# WRITTEN INSTRUCTION
Rewrite the data from the line with "collectors: A. J. Cronquist" through the end of the data, replacing "locality" with "place" and leaving everything else unchanged.

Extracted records
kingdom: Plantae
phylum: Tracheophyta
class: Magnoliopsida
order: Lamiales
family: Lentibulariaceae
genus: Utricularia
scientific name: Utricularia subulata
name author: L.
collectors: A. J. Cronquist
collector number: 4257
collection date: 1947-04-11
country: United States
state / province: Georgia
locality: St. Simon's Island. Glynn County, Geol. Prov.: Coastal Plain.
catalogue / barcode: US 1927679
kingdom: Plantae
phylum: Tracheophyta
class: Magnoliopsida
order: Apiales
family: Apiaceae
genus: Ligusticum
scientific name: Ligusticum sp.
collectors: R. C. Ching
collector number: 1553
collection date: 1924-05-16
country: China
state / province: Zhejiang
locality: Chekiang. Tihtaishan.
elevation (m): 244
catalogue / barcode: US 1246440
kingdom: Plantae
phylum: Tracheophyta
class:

# OUTPUT
collectors: A. J. Cronquist
collector number: 4257
collection date: 1947-04-11
country: United States
state / province: Georgia
place: St. Simon's Island. Glynn County, Geol. Prov.: Coastal Plain.
catalogue / barcode: US 1927679
kingdom: Plantae
phylum: Tracheophyta
class: Magnoliopsida
order: Apiales
family: Apiaceae
genus: Ligusticum
scientific name: Ligusticum sp.
collectors: R. C. Ching
collector number: 1553
collection date: 1924-05-16
country: China
state / province: Zhejiang
place: Chekiang. Tihtaishan.
elevation (m): 244
catalogue / barcode: US 1246440
kingdom: Plantae
phylum: Tracheophyta
class:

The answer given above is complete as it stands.